In the post-validation year (2005), we saw the report defect rate rise sharply. This was associated with the introduction of a new anatomic pathology computer system that had the untoward effect of distributing the preparation of final reports among sixteen pathologists, where previously four transcriptionists – greatly increasing report errors, had prepared the reports.

The examination of defect discovery revealed that clinicians play an important role in rooting out patient and specimen misidentifications that interfere with, or destroy, the utility of surgical pathology testing.

In the Surgical Pathology Division at Henry Ford Hospital we have made interpretation and specimen defects the focus of a regular conference of senior staff. In this venue some themes have emerged as recurring in instances of interpretative discrepancies: non-reproducible diagnostic distinctions, distracting histological backgrounds, contrasting histological vs. cytological emphases in interpretation, presence of critical findings at central vs. peripheral, or marginal, topological foci, and, of course, the impact of differing knowledge of clinical context.

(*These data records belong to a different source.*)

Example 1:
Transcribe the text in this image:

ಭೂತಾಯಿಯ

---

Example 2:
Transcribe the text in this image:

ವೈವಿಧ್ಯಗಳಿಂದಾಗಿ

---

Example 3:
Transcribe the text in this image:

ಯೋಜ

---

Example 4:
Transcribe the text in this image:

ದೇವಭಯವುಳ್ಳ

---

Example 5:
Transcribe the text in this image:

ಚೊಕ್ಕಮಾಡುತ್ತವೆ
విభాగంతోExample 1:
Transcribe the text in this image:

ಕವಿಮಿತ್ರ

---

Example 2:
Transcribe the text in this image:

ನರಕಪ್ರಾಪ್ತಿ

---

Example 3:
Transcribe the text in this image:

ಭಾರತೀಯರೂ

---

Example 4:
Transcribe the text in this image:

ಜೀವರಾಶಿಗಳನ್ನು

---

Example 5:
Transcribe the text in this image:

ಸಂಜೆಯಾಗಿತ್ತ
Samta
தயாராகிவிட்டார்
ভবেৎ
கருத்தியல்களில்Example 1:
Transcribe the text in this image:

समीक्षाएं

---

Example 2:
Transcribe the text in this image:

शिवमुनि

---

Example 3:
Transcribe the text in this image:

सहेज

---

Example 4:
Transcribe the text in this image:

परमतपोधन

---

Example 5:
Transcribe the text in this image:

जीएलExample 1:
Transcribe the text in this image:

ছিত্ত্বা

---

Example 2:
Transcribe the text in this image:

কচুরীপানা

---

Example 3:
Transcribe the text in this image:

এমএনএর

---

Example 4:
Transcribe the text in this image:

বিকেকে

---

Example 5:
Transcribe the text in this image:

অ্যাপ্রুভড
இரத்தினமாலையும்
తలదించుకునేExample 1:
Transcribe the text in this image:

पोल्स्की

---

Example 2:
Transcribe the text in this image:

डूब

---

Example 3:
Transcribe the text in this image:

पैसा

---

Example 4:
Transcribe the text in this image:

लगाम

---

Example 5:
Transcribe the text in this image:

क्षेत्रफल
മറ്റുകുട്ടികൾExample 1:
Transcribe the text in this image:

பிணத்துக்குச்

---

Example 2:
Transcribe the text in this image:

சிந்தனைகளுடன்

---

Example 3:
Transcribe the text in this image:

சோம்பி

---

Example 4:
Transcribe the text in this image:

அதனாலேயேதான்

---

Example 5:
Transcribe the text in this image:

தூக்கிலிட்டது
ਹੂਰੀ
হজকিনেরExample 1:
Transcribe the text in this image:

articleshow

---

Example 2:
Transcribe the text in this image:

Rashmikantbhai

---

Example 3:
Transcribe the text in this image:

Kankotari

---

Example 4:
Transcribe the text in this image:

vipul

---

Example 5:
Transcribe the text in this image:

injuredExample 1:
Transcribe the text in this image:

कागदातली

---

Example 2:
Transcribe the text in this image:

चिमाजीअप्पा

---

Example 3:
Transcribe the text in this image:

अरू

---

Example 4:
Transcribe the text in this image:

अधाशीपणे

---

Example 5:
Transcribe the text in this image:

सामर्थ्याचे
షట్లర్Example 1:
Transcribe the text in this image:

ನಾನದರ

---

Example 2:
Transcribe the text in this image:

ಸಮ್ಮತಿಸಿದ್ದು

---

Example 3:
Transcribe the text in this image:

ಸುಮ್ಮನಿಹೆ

Finally, the conference (tumor board) process has repeatedly shown itself to be a variably effective but consistently valuable as a mechanism for discovering defects, particularly defects in interpretation.

Conclusion:
The validated taxonomy of amended report defects is of practical value. At Henry Ford Hospital, we now apply the taxonomy – as an "Amended Reports Dictionary" – in real time, throughout our practice, with one of us (RCV) acting as the controlling editor of the amendment procedure. This insures that defects are recorded with documentation specific enough to permit accurate classification of errors and complete enough to provide 'triggering information' for root cause analysis.

The taxonomy is also of further research value. We are currently testing its utility in other error domains in anatomic pathology – frozen- section vs. permanent section (non-) correlation and cytological-histological (non-) correlations. In the original domain of amended reports we are also linking the classification of errors to measure of their clinical influence - a harm severity scale. In this way consistent classification will serve as the foundation for reproducible measurement of the actual impact of pathology error on patient safety.

Acknowledgment:
The authors thank Daniel Schultz, MD, MPH for help with statistical analysis.